Net petroleum trade is calculated as total imports of crude oil and petroleum products less total exports of crude oil and petroleum products. Although the United States currently imports more crude oil than it exports, it exports more petroleum products than it imports, resulting in net total petroleum exports.
Increasing U.S. crude oil production, which rose from an average of 5.3 million b/d in 2009 to 12.1 million b/d in 2019 (through September), has resulted in a decrease in U.S. crude oil imports from an average of 9 million b/d in 2009 to 7.0 million b/d in 2019 (through September). The decrease in U.S. crude oil imports also corresponded with a decrease in the number of sources the United States imported crude oil from.
In December 2015, the United States lifted restrictions on exporting domestically produced crude oil. Since then, U.S. crude oil exports have been the largest contributor to U.S. petroleum export growth; U.S. crude oil exports have grown from 591,000 b/d in 2016 to 2.8 million b/d in 2019 through September.
Despite increasing exports of crude oil, however, the United States remains a net importer of crude oil. The United States continues importing primarily heavy high-sulfur crude oils that most U.S. refineries are configured to process, and more than 60% of U.S. crude oil imports come from Canada and Mexico.
At the same time, U.S. refineries responded to increasing domestic and international demand for petroleum products (such as distillate fuel, motor gasoline, and jet fuel) by increasing throughput. Gross inputs into U.S. refineries rose from an annual average of 14.6 million b/d in 2009 to 17.0 million b/d through the third quarter of 2019, and they have regularly set new monthly record highs.
The increase in refinery production of petroleum products has outpaced the increase in U.S. consumption, contributing to an increase in petroleum product exports. The United States has gone from net petroleum product imports of 698,000 b/d in 2009, to net petroleum product exports of 3.2 million b/d so far in 2019. In the first nine months of 2019, the United States exported 1.4 million b/d of distillate, 1.1 million b/d of propane, and 864,000 b/d of motor gasoline, the three largest petroleum product exports.
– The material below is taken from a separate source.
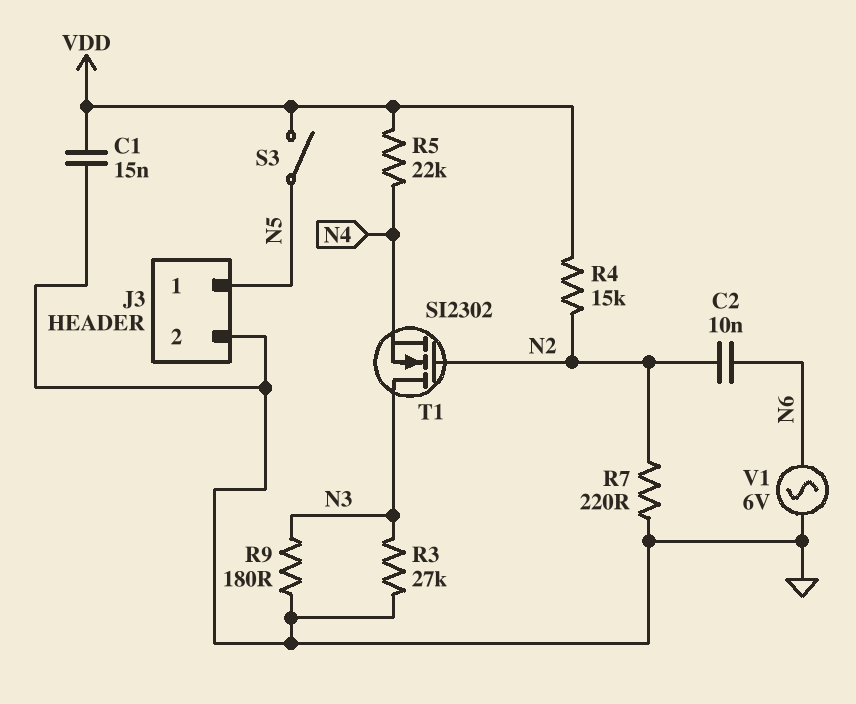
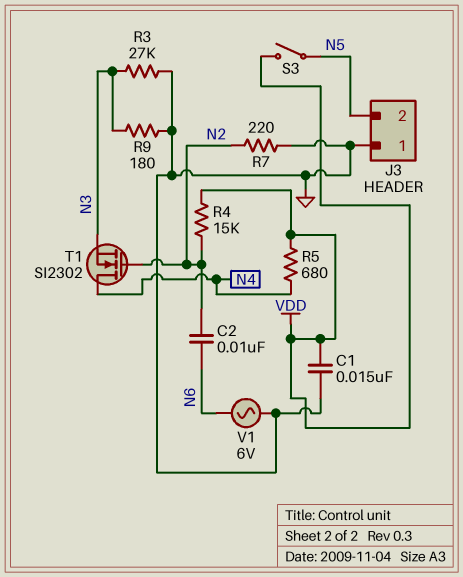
J3 pin 1: N5 -> GND
J3 pin 2: GND -> N5
R5: 22k (N4, VDD) -> 680 (N4, VDD)
T1: NMOS SI2302 (G N2, D N3, S N4) -> NMOS SI2302 (G N2, D N4, S N3)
Although seasonal monthly import and export patterns may result in month-to-month changes between net imports and net exports for some products such as motor gasoline, the United States has been a net exporter of several products on an annual basis. The United States has been a net exporter of distillate and residual fuel since 2008, a net exporter of hydrocarbon gas liquids and jet fuel since 2011, and a net exporter of motor gasoline since 2016 on an annual basis.
The U.S. Energy Information Administration’s (EIA) Short-Term Energy Outlook (STEO) had anticipated that the United States would transition to net petroleum exports on a monthly basis in September 2019. In the most recent STEO, EIA forecast that U.S. net petroleum exports will continue to increase, averaging 751,000 b/d in 2020. If realized, the United States would be a net petroleum exporter for the first time on an annual basis.